Here is Nigel's take on the situation, with which, needless to say, I fully agree.
"Paul, may I offer this for your blog?
The level and vehemence and frequency of attacks on your character (and to a lesser extent mine) is of course astonishing but also instructive. Suggestions that we are motivated by failure, jealousy, loneliness, stupidity, malice, communism, fascism, psychological disorders, snobbery and much else are rife and aren't confined to the unthinking and uneducated or to the public arena. They are of course the non-criminal version of the physical threats we have both been subjected to and are designed to discredit what we say, not us.
Personally I can stand it – indeed if I couldn't I'd have given up many years ago – for a particular reason: in all those years I've never been abused, insulted or threatened by anyone that didn't have a vested interest in things that I say should change. I think that's true in your own case as well, whether it's collectors, dealers, suppliers, consumers or the officials and academics who have built careers on them all. I hear not a word against us from the only important people, the superior stakeholders who have a cultural interest and no other.

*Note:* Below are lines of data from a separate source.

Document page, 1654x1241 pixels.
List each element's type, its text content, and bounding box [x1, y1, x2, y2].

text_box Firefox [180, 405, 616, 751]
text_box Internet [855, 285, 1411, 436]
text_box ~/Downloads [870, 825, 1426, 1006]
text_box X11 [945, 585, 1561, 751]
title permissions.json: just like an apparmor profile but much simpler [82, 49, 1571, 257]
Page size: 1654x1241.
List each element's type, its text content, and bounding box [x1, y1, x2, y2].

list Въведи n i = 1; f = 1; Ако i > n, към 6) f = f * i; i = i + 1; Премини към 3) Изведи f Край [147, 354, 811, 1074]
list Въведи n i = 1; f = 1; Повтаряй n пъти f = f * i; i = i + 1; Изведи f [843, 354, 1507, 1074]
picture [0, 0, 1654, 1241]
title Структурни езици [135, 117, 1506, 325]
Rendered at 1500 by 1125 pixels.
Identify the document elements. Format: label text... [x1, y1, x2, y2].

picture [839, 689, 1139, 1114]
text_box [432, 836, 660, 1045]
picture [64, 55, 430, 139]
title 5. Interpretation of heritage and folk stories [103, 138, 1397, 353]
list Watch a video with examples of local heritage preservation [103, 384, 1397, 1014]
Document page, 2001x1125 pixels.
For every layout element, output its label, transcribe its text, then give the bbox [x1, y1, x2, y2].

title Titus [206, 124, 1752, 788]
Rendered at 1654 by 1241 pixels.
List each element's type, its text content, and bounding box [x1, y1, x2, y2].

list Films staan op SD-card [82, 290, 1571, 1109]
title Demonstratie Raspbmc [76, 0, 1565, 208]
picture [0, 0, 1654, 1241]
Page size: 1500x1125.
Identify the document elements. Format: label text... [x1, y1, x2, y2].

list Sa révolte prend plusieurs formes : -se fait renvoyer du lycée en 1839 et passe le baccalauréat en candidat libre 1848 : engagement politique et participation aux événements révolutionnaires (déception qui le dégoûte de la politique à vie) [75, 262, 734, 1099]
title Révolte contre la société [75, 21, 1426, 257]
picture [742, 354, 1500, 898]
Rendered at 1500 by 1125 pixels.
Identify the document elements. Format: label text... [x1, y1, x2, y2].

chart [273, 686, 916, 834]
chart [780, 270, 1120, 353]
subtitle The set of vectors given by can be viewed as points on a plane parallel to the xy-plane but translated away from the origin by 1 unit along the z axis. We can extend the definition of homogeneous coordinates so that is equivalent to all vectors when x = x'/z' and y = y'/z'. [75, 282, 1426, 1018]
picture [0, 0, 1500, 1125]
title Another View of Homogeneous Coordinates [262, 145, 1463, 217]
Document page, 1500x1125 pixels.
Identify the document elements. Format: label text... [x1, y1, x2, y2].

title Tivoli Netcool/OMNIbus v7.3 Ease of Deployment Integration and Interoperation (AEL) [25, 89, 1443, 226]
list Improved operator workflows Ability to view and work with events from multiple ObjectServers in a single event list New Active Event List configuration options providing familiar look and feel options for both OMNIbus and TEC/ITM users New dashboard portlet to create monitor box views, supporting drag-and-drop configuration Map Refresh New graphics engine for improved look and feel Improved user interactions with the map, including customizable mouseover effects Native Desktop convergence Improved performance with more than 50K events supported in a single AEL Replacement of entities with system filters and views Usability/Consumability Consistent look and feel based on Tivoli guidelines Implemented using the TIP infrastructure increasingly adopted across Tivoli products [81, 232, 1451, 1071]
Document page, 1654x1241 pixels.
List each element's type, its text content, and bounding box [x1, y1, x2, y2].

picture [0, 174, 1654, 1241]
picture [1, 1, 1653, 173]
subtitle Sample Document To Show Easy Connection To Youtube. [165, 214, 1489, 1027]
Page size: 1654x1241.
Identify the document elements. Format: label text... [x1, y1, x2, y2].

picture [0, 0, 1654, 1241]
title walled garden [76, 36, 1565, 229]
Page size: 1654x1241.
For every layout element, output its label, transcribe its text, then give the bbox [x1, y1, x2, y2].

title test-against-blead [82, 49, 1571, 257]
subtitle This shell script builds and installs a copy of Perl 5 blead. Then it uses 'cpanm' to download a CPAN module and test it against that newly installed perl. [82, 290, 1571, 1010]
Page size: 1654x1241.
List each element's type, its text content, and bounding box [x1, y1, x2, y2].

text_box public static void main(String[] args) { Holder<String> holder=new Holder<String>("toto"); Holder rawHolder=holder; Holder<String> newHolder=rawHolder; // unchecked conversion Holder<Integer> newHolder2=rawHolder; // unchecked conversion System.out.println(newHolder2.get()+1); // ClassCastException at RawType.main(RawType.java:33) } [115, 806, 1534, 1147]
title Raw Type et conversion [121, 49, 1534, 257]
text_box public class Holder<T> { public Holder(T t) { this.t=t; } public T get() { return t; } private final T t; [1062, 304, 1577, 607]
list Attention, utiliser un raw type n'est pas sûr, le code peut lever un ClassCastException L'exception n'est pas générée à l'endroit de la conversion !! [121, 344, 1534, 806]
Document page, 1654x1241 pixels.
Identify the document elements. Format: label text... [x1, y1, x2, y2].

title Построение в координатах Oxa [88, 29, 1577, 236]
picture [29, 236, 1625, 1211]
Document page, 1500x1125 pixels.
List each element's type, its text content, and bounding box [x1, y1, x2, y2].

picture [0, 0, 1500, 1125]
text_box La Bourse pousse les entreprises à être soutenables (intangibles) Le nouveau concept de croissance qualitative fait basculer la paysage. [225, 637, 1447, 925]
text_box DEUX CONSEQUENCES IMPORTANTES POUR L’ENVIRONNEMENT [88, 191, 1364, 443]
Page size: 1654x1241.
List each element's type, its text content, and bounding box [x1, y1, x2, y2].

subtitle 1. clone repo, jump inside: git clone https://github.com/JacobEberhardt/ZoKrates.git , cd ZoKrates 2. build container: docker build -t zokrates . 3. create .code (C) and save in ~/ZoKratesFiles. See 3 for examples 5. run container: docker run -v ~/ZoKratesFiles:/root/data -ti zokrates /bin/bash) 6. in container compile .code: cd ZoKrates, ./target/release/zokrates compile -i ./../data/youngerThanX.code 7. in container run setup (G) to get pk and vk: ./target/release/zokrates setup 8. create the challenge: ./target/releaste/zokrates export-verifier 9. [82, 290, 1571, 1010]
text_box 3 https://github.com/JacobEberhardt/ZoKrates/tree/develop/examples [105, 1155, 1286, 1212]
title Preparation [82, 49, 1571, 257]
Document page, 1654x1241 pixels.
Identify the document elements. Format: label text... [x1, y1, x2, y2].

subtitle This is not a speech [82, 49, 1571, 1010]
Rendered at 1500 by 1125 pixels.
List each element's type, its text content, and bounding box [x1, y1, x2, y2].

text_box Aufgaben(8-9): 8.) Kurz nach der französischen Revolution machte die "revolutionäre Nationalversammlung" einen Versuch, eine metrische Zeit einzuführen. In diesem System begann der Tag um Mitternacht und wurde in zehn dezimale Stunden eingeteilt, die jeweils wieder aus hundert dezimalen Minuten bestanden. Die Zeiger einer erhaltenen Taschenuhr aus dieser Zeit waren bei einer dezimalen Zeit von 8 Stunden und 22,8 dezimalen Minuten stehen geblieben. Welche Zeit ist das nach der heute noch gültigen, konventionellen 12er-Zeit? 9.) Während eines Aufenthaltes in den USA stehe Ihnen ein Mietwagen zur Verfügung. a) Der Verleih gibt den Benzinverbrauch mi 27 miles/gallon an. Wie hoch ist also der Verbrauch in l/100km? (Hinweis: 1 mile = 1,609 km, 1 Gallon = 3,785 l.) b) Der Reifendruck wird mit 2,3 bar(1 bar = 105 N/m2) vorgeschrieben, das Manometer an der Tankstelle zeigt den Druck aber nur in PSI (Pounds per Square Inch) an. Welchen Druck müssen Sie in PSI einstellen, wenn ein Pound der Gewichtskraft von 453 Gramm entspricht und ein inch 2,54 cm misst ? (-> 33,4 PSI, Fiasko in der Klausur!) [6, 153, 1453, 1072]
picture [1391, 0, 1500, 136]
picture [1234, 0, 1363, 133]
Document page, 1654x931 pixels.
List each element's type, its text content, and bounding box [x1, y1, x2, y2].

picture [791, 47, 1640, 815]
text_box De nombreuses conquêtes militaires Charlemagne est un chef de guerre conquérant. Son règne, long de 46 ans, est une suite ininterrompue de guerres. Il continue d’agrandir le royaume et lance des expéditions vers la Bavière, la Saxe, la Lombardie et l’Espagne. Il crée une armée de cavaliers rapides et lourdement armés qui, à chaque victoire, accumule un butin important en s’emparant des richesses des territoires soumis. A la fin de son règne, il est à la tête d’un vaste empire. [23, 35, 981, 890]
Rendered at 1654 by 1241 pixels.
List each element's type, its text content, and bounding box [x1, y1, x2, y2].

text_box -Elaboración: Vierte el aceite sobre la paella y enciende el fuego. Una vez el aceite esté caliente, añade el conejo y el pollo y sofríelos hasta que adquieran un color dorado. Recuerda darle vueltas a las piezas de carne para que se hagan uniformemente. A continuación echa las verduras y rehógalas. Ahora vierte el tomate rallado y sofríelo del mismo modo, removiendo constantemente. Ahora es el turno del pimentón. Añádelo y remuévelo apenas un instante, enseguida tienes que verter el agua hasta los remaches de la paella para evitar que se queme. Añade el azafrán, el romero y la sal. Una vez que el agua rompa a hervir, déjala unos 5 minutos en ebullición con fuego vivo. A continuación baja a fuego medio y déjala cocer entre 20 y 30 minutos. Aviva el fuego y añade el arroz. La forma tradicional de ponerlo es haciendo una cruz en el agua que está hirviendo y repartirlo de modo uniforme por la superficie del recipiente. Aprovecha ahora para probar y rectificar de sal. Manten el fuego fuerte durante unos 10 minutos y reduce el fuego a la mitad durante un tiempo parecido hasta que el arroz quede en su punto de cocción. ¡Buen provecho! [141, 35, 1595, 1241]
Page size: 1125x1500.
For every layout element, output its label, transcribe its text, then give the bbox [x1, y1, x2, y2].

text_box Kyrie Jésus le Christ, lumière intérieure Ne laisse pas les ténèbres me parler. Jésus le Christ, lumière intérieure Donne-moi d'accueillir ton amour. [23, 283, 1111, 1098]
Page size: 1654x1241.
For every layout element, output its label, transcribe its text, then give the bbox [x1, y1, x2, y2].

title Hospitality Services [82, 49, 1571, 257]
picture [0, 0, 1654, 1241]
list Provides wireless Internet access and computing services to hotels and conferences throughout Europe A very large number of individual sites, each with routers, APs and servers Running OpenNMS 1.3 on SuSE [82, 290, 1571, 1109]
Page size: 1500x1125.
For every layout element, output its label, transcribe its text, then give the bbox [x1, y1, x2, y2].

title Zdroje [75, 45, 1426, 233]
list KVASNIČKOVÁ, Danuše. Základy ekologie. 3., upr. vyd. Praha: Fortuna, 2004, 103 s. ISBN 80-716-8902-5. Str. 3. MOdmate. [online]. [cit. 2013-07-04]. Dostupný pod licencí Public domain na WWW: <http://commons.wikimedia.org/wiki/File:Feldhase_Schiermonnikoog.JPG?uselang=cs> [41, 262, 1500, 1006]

In addition, you'll know very well that on those occasions when the insulters attempt to address what we say about the need for change, the justifications offered for the status quo are visibly weak and don't stand up. Consequently they are often buttressed with untruths, signalling an understanding that buttresses are needed. I'm so glad I'm on “our” side, it's so much easier to stand up for what you truly believe – and indeed for what simply can't be denied: collectors ARE the real looters and an activity in Britain that involves millions of artefacts being annexed without a word SHOULD be regulated. Which of our critics doesn't know that, secretly? Almost none, in my view - how could they not - yet they oppose both propositions despite the fact that both are self-evidently in the public interest.
Looked at like that, whenever we're accused of being motivated by failure, jealousy, loneliness, stupidity, malice, communism, fascism, psychological disorders and snobbery it is not us who are being attacked but the public and the public interest".